Georgie was right—he did know how to do it. Ash couldn’t help being impressed with the skill the youngster showed when he plunged the dagger’s crooked blade into the Santa and drew it cleanly across. After it was done and the Santa was still, Georgie even dipped the blade’s tip into the Santa’s blood and drew the proper design on the Santa’s bell. Ash was surprised—maybe he’d underestimated the runt. Kid shows some promise, after all.
Right on schedule, a car pulled into the alley and Hugh got out, already dressed in a Santa suit. He barely glanced at the lumpy pile of red-and-white fur that they had shoved up against a Dumpster, and held out his hand. Georgie put the bell into it, and Hugh strolled out of the alley and back to the bucket, already ringing away.
“Merry Christmas!” he shouted. “Ho ho ho!”
That’s seven, Ash thought. Another thirteen to go.
It was going to be a long night.
In the starry reaches high above the earth, a tear in the fabric of space began to widen.
“Are you really sure about this?” Angel asked. He was watching Fred weave red-and-green bunting between the balustrades on the stairway and having second thoughts. Or tenth ones, more accurately.
“Sure I’m sure,” Cordelia said. She wore a long, clingy, deep red dress that shimmered like moonlight on the sea when she moved. Her rich brown hair was pinned up at the back, and a luminescence danced in her eyes. She had been looking forward to this night, Angel knew, and now it was here. “Angel, you can’t change your mind now. Again. It’s too late, there are already guests here. And I don’t understand how you can possibly not like parties.”
“It’s really not hard,” he said. “I just think about how much not-fun I’ve had at them over the centuries.”
“But—gaiety and laughter and good cheer. People having fun together. It’s great.”
“People acting much sillier than they do in small bunches, which is already pre
tty ridiculous to begin with much of the time. Sorry, Cordy. I understand they’re sometimes a necessary evil, but—”
“Look who’s talkin’,” Gunn said.
“What?” Angel asked. “Me?”
“Not evil,” Cordelia assured Gunn. “Just not exactly Mr. Sociable.”
Angel looked at her for a moment until she added, “And definitely necessary.” She brushed his arm with one hand and then went to the door to greet more guests.
“Cordy’s right,” Gunn told him. He was more dressed up than Angel had ever seen him, wearing a rented black tuxedo with a red-and-green pin-striped vest over his white shirt. The bow tie at his neck was red as well. It made Angel feel a little self-conscious about his own attire: black leather pants, gray shirt. Not very holiday-themed.“It’s too late. Party’s started, and you just got to make the best of it.”

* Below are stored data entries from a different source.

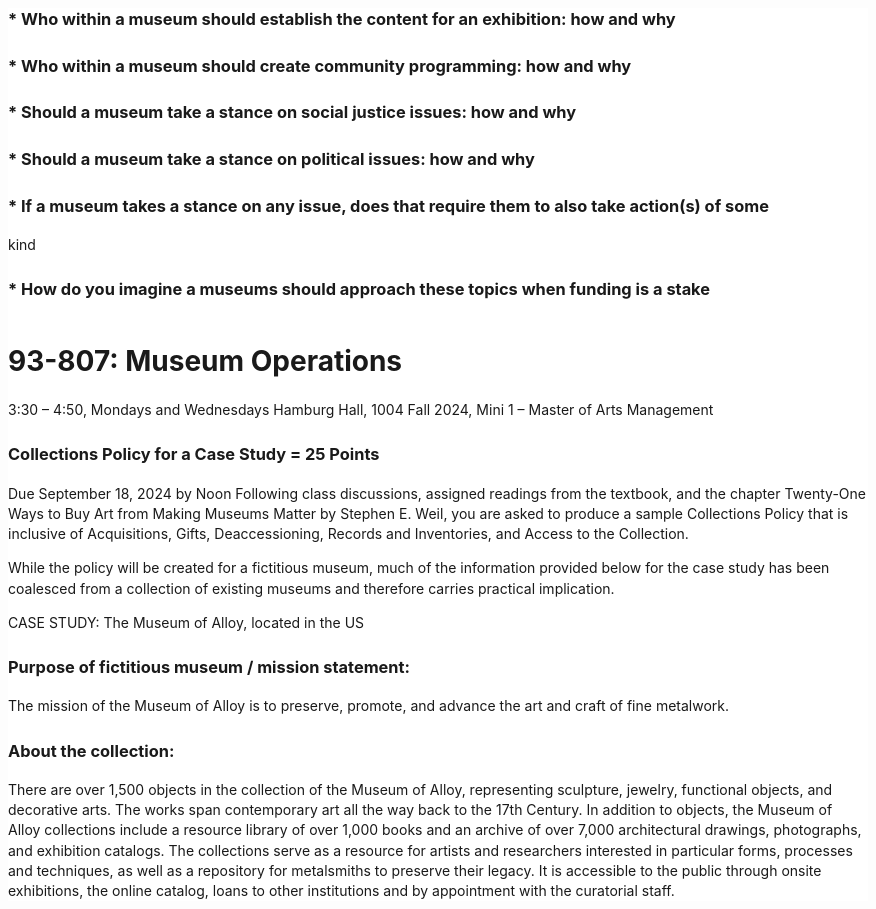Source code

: ### *  Who within a museum should establish the content for an exhibition: how and why

### *  Who within a museum should create community programming: how and why

### *  Should a museum take a stance on social justice issues: how and why

### *  Should a museum take a stance on political issues: how and why

### *  If a museum takes a stance on any issue, does that require them to also take action(s) of some

kind
### *  How do you imagine a museums should approach these topics when funding is a stake

# 93-807: Museum Operations

3:30 – 4:50, Mondays and Wednesdays
Hamburg Hall, 1004
Fall 2024, Mini 1 – Master of Arts Management
### Collections Policy for a Case Study = 25 Points

Due September 18, 2024 by Noon
Following class discussions, assigned readings from the textbook, and the chapter Twenty-One Ways to
Buy Art from Making Museums Matter by Stephen E. Weil, you are asked to produce a sample
Collections Policy that is inclusive of Acquisitions, Gifts, Deaccessioning, Records and Inventories, and
Access to the Collection.

While the policy will be created for a fictitious museum, much of the information provided below for the
case study has been coalesced from a collection of existing museums and therefore carries practical
implication.

CASE STUDY: The Museum of Alloy, located in the US
### Purpose of fictitious museum / mission statement:

The mission of the Museum of Alloy is to preserve, promote, and advance the art and craft of fine
metalwork.
### About the collection:

There are over 1,500 objects in the collection of the Museum of Alloy, representing sculpture, jewelry,
functional objects, and decorative arts. The works span contemporary art all the way back to the 17th
Century. In addition to objects, the Museum of Alloy collections include a resource library of over 1,000
books and an archive of over 7,000 architectural drawings, photographs, and exhibition catalogs. The
collections serve as a resource for artists and researchers interested in particular forms, processes and
techniques, as well as a repository for metalsmiths to preserve their legacy. It is accessible to the public
through onsite exhibitions, the online catalog, loans to other institutions and by appointment with the
curatorial staff.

“I know,” Angel said. “But it’s the winter solstice, you know? Who knows what’s going on out there in the city? There could be all kinds of bad guys at work.”

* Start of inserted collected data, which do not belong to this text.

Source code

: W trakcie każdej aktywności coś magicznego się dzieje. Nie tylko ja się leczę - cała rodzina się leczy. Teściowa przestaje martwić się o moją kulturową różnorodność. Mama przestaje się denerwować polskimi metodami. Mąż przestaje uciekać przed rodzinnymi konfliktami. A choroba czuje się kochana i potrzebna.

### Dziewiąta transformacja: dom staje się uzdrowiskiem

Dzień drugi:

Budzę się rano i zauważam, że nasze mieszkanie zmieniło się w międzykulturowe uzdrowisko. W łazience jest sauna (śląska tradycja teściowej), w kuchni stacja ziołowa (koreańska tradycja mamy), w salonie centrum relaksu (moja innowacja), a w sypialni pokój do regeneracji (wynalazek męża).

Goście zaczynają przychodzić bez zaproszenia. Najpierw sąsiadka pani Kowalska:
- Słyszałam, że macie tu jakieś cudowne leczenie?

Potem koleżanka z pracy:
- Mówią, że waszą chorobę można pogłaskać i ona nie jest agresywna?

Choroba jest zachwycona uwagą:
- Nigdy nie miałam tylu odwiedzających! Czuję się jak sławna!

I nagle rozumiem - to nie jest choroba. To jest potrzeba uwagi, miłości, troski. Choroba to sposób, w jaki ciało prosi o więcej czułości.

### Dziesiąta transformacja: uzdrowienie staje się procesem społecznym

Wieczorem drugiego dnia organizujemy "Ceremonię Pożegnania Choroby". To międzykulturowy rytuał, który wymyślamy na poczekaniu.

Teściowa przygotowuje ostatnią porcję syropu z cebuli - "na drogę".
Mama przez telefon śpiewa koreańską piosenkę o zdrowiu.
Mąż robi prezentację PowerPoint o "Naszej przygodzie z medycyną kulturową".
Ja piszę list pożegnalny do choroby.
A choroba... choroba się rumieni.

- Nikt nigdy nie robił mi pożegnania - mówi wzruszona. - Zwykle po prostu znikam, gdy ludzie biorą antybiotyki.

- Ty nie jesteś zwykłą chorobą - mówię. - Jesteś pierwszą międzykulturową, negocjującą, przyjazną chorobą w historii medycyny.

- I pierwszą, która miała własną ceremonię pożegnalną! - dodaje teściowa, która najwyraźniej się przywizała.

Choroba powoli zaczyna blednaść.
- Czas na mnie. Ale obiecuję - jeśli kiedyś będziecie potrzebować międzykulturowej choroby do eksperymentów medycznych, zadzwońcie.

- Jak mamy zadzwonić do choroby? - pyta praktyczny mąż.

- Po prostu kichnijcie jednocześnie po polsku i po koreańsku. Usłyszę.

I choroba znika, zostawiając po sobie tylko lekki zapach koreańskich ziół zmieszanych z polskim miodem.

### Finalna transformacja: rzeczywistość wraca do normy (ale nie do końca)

“Cordelia had any visions?”
“No, I don’t think so,” Angel concurred.
“She did, you’d know about it. So just relax. You can’t have fun, that’s okay, just don’t spoil hers.”
Angel nodded. He knew Gunn was correct. Cordelia had thought of the Solstice Party several weeks ago, and wanted to hold it in the Hyperion Hotel’s vast lobby. Angel had reluctantly agreed, then wavered, then finally agreed again. The party would be a good way, Cordelia argued, to introduce Fred to all their friends at once. She had met a few since returning with them from Pylea, but her emergence from her self-imposed isolation had been long and difficult. Now she was finally coming out of her shell, and Wesley and Gunn had joined Cordelia’s mission to convince Angel that the party would be good for the young physicist.
“Plus,” Cordy had added repeatedly, “it’ll be fun.”
That was where Angel drew the line. There was a time when I believed that rampaging across Europe as Angelus was fun, he thought. Hanging out with Cordelia and Wesley and Gunn is fun. Opening the hotel up to dozens of people, some of whom might break into holiday caroling at any moment—that’s more like mortal terror. But the lobby smelled of fir from the enormous tree that was decorated and standing in a corner, and the place was filling up with the invited guests.